Revisiting my Childhood Cowboys

Having finished The Wire and The Sopranos and Deadwood and Rome and still waiting on the next seasons of Galactica and Lost to hit DVD, I talked Mary into watching the 1989 miniseries Lonesome Dove, based on Larry McMurtry’s novel.  Having been away from it for almost twenty years, I only remembered the basic plot details and a few one-liners that have lived on as Gilmour house dialogue.

Some fond memories from childhood hold up over time, and others just make one realize what one forgets over time.  The miniseries was some of both.  The story wasn’t by any means a bad one, but ultimately it was just a very very long cowboy movie (I wonder whether the producers and editors could have cut one of the six hours out simply by shortening the sequences where cows file past with orchestral strings playing in the background) with some very big names playing standard cowboy movie characters.  It has Jake Spoon, the fallen ranger; Lorena, the hooker with a heart of gold (Diane Lane); Clara, the long-abandoned lover who could never get the cowboy to settle down (Anjelica Houston); and Blue Duck, the Indian murderer/rapist/kidnapper/torturer who’s bad enough to be the Manichean bad guy to a bunch of flawed Mark-Twainish good guys.  There are also bumbling hired hands, the youngster who comes into his own and takes over the ranch when the old-timers fade into the sunset (played by Ricky Schroder at the tail end of his Ricky years), and Josh Deets, the tracker, played by Danny Glover, who might just be the most magical one of his sort until Will Smith comes along to play Bagger Vance.  (The character even makes a post-mortem appearance to guide a bumbling hired hand back to the herd.)

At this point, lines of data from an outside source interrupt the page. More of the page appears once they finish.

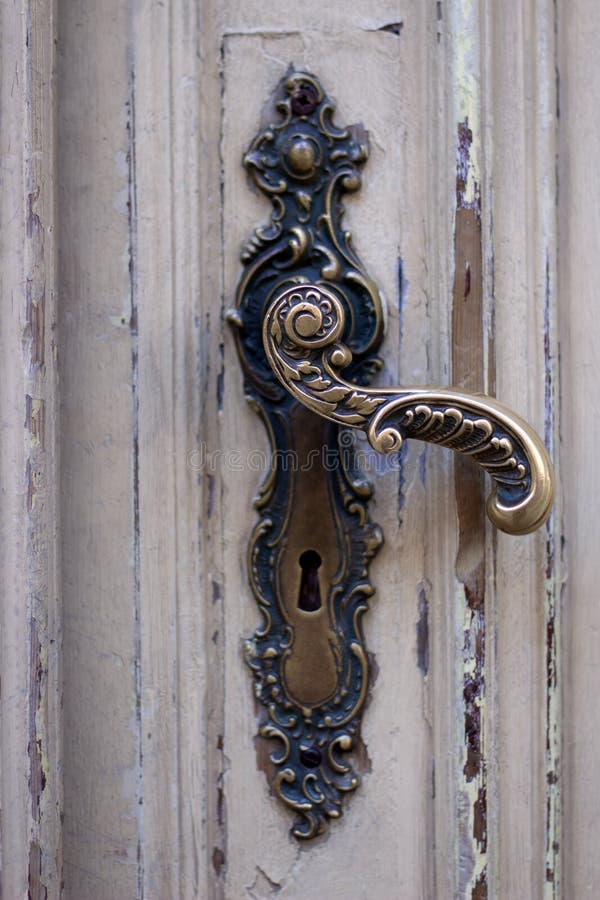
Identify the location of keyhole. click(x=311, y=577).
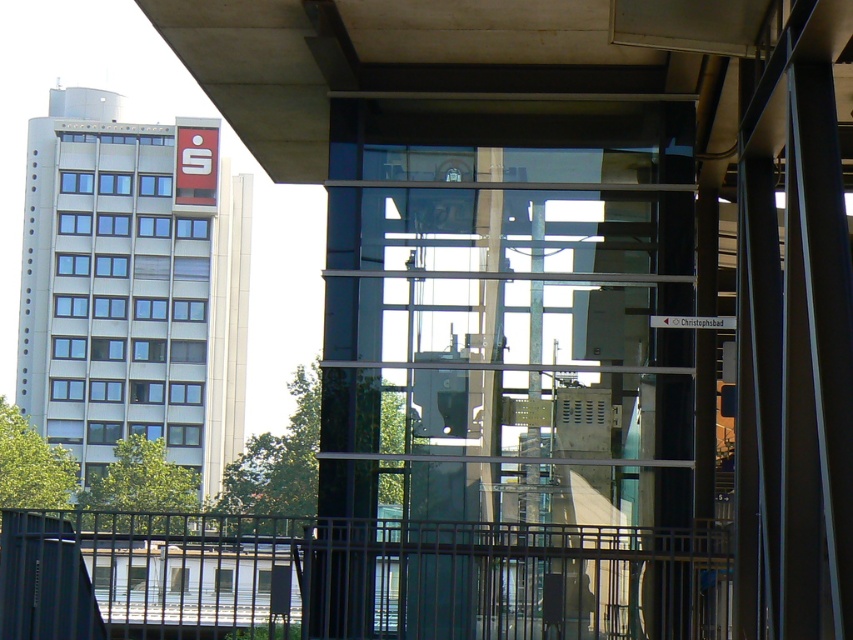
You are a construction worker standing on the metallic gray rail at lower center. You need to reach the concrete ceiling at upper center to install a safety harness. The harness requires a minimum distance of 30 meters between the anchor point and your current position. Can you safely use this location for the harness?

The concrete ceiling at upper center is 34.89 meters from the metallic gray rail at lower center. Since the required minimum distance is 30 meters, the current location meets the safety requirement, so you can safely use this location for the harness.

You are standing at the entrance of the building and see the transparent glass elevator at center and the metallic gray rail at lower center. Which object is positioned to the right side?

The transparent glass elevator at center is positioned to the right of the metallic gray rail at lower center.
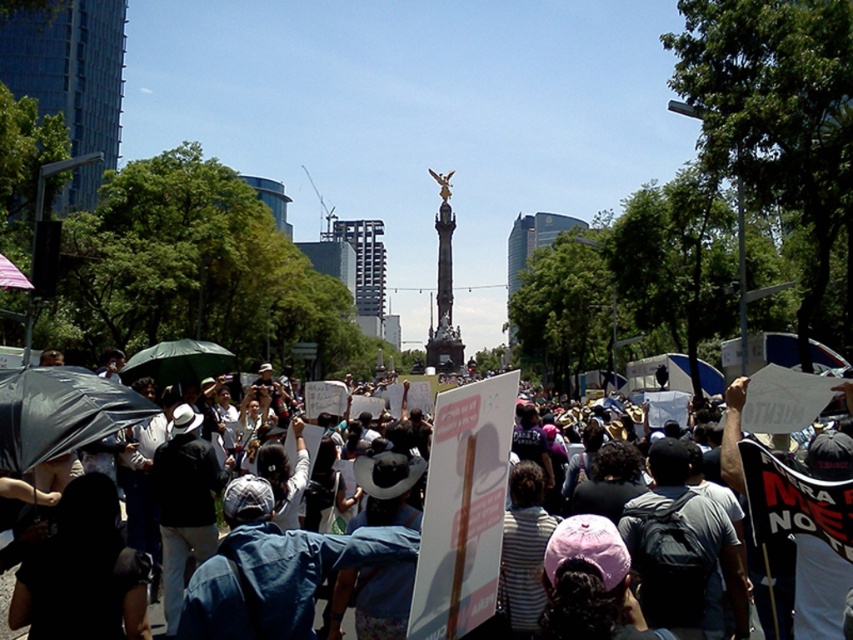
You are a photographer trying to capture a clear shot of the green matte umbrella at center without the denim jacket at center blocking it. Based on their sizes, which object should you adjust your focus to prioritize in the frame?

The denim jacket at center is larger than the green matte umbrella at center. To avoid blocking the umbrella, you should position your camera to focus on the smaller green matte umbrella at center while ensuring the larger denim jacket at center is either moved out of the frame or positioned behind it.

You are a photographer standing at the camera position. You want to capture a closeup shot of the denim jacket at center. Given that your telephoto lens can zoom up to 200 meters, will you be able to take the photo?

The denim jacket at center is 153.60 meters away from camera. Since the telephoto lens can zoom up to 200 meters, the photographer can take the closeup shot as the distance is within the lens capability.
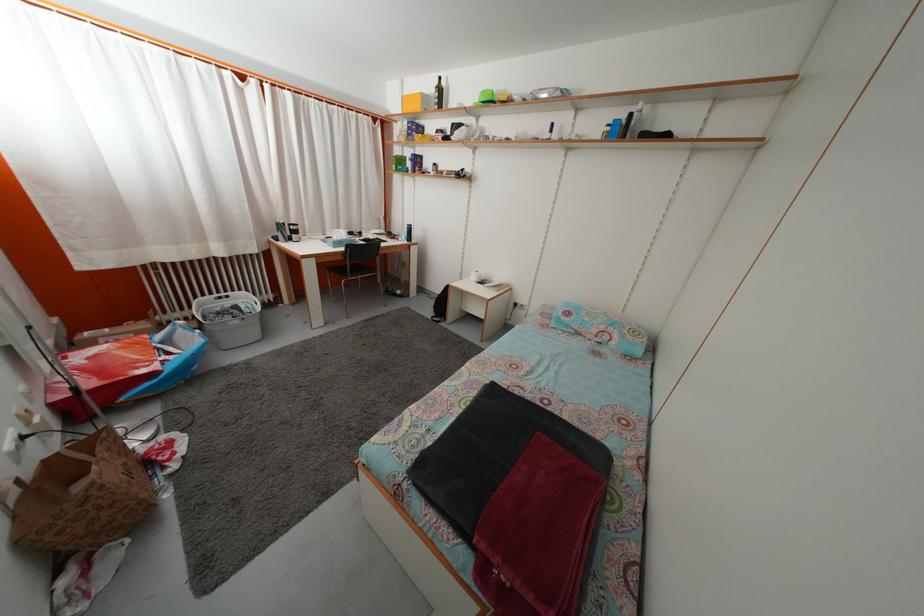
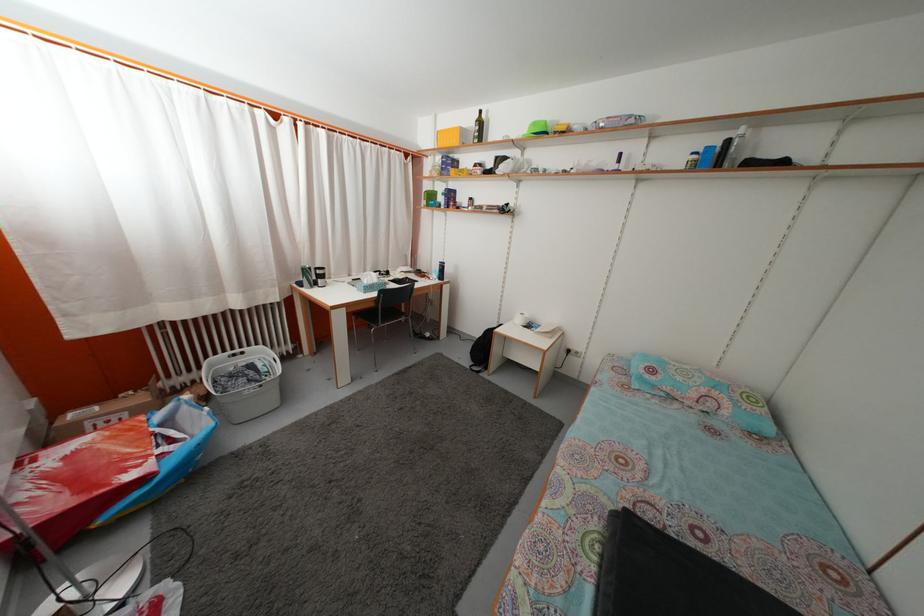
Where in the second image is the point corresponding to point 330,241 from the first image?

(355, 283)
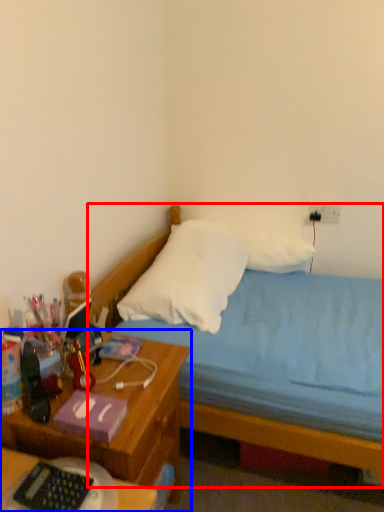
Question: Which object appears farthest to the camera in this image, bed (highlighted by a red box) or nightstand (highlighted by a blue box)?

Choices:
 (A) bed
 (B) nightstand

Answer: (A)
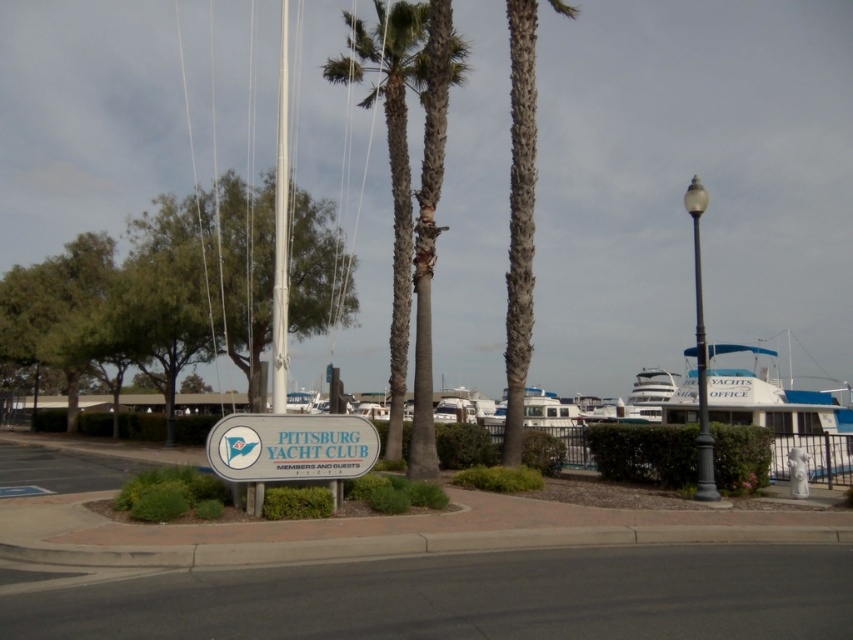
Question: Can you confirm if green leafy tree at left is wider than white plastic sign at center?

Choices:
 (A) yes
 (B) no

Answer: (A)

Question: Estimate the real-world distances between objects in this image. Which object is farther from the white glossy yacht at center-right?

Choices:
 (A) white plastic sign at center
 (B) white glossy boat at center
 (C) brown textured palm tree at center
 (D) green textured palm tree at center

Answer: (A)

Question: Can you confirm if gray textured palm tree at center is bigger than white glossy boat at center?

Choices:
 (A) yes
 (B) no

Answer: (B)

Question: Which object is closer to the camera taking this photo?

Choices:
 (A) white glossy yacht at center-right
 (B) brown textured palm tree at center

Answer: (A)

Question: Among these objects, which one is farthest from the camera?

Choices:
 (A) white glossy boat at center
 (B) white glossy yacht at center-right
 (C) white plastic sign at center

Answer: (A)

Question: Is the position of green leafy tree at left less distant than that of green textured palm tree at center?

Choices:
 (A) no
 (B) yes

Answer: (A)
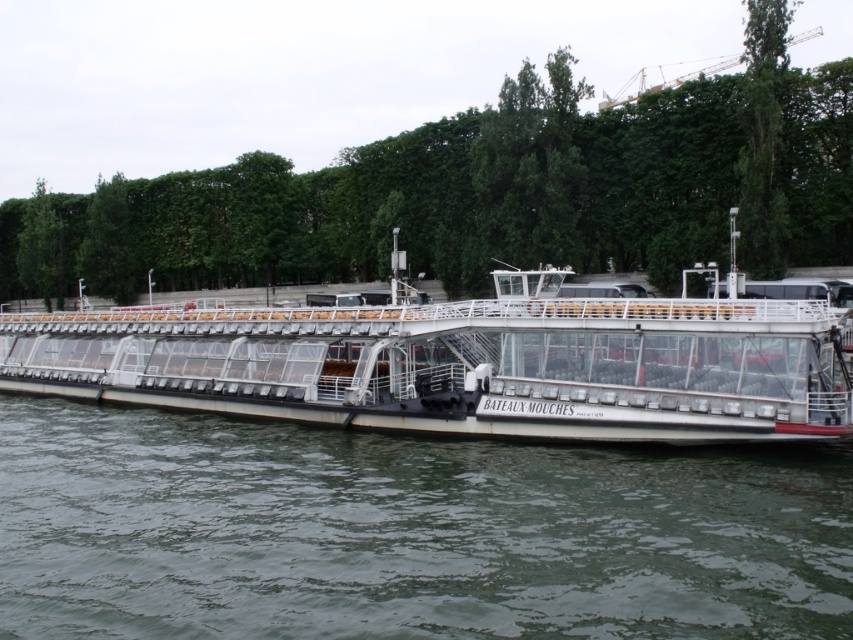
Which of these two, white glossy water at center or green leafy tree at center, stands shorter?

white glossy water at center

The height and width of the screenshot is (640, 853). I want to click on white glossy water at center, so click(405, 532).

The height and width of the screenshot is (640, 853). Find the location of `white glossy water at center`. white glossy water at center is located at coordinates (405, 532).

Between point (450, 516) and point (732, 248), which one is positioned in front?

Point (450, 516)

Between white glossy water at center and white matte boat at center, which one appears on the right side from the viewer's perspective?

Positioned to the right is white matte boat at center.

Who is more forward, (421,538) or (3,355)?

Positioned in front is point (421,538).

The image size is (853, 640). What are the coordinates of `white glossy water at center` in the screenshot? It's located at (405, 532).

Is point (26, 221) farther from viewer compared to point (321, 422)?

Yes, point (26, 221) is behind point (321, 422).

Is green leafy tree at center closer to camera compared to white matte boat at center?

No, it is behind white matte boat at center.

This screenshot has height=640, width=853. What do you see at coordinates (480, 193) in the screenshot?
I see `green leafy tree at center` at bounding box center [480, 193].

In order to click on green leafy tree at center in this screenshot , I will do `click(480, 193)`.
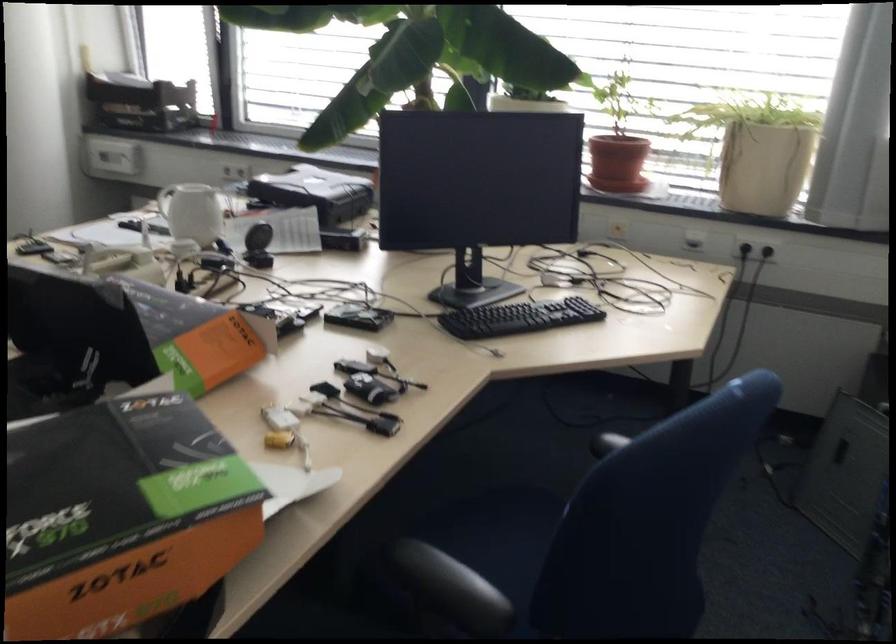
Image resolution: width=896 pixels, height=644 pixels. What do you see at coordinates (498, 535) in the screenshot?
I see `the blue chair sitting surface` at bounding box center [498, 535].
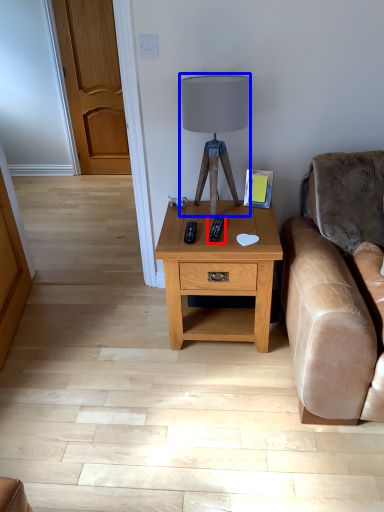
Question: Which of the following is the closest to the observer, remote (highlighted by a red box) or table lamp (highlighted by a blue box)?

Choices:
 (A) remote
 (B) table lamp

Answer: (B)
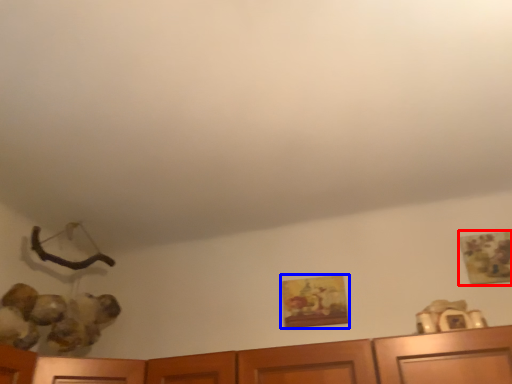
Question: Among these objects, which one is nearest to the camera, picture frame (highlighted by a red box) or picture frame (highlighted by a blue box)?

Choices:
 (A) picture frame
 (B) picture frame

Answer: (A)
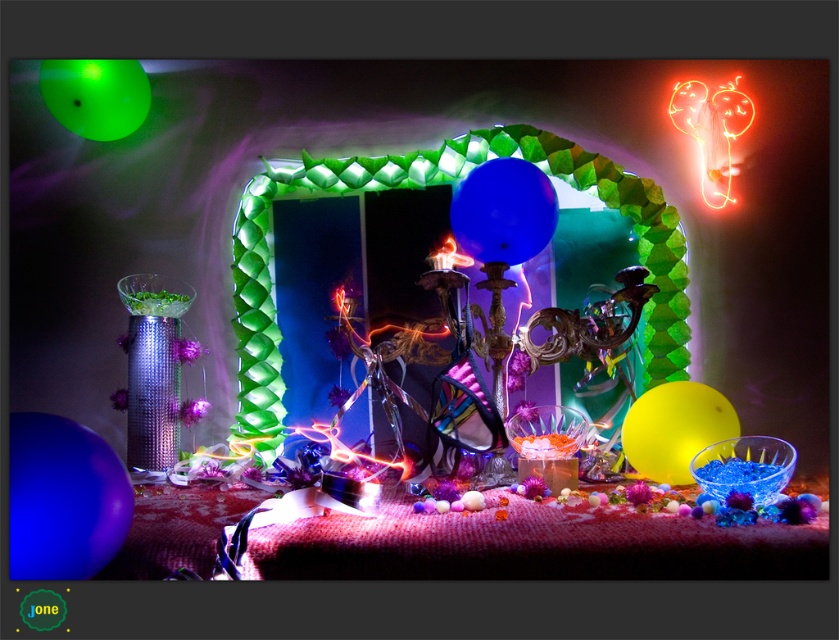
You are planning to hang a string of fairy lights between the yellow matte balloon at center and the green translucent balloon at upper left. The string is 7 feet long. Will the fairy lights reach between the two balloons?

The yellow matte balloon at center is 7.19 feet from the green translucent balloon at upper left. Since the fairy lights are only 7 feet long, they will be 0.19 feet short and won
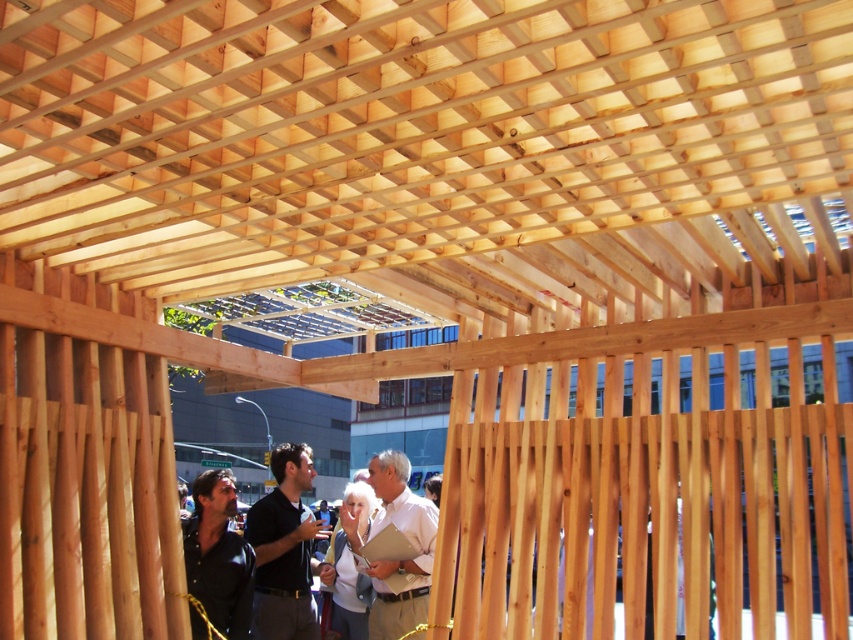
You are an architect designing a new pavilion and are looking at the partially constructed wooden structure. You notice two people wearing a black shirt at center and a white matte shirt at center. Which person is taking up more space in the scene?

The white matte shirt at center is taking up more space in the scene because it occupies more space than the black shirt at center.

You are an architect inspecting the construction site. You notice two clothing items in the scene. Which clothing item is taller between the white matte shirt at center and the dark brown leather jacket at lower left?

The white matte shirt at center is taller than the dark brown leather jacket at lower left according to the description.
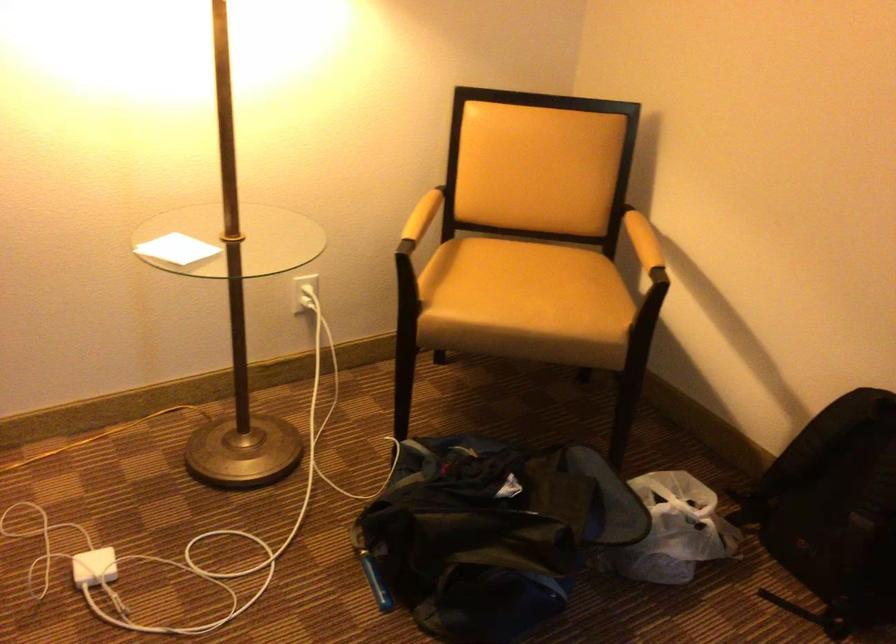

Two characters do set Lonesome Dove apart, namely Augustus McCrae, played by Robert Duvall, and Woodrow Call, played by Tommy Lee Jones.  Both are retired Texas rangers who decide to lead a cattle drive when they hear that there is good land up for grabs (which is to say to grab from Indians) in the Montana territory.  I can’t think of a Duvall character I don’t like, and old Gus is no exception.  The man can just deliver one-liners like no other actor, and the long sequences of cattle filing past were worth the wait so long as I remembered that Duvall was going to be on screen soon laying another one down, preferably with Jones playing his straight man.  McMurtry’s story has the two men’s lives so intertwined that they’re nearly incapable of human relationships outside of their friendship, but nonetheless they’re great on screen, Duvall throwing three zingers a scene and Jones scowling and telling Duvall that he’s full of beans.  If somebody released a digest version with just those two characters’ dialogue, that might be worth watching in its own right.

Overall I wasn’t sorry to revisit this one.  I realize that most people’s childhood cowboys probably weren’t these, but they’re my cowboys, and we had a good visit.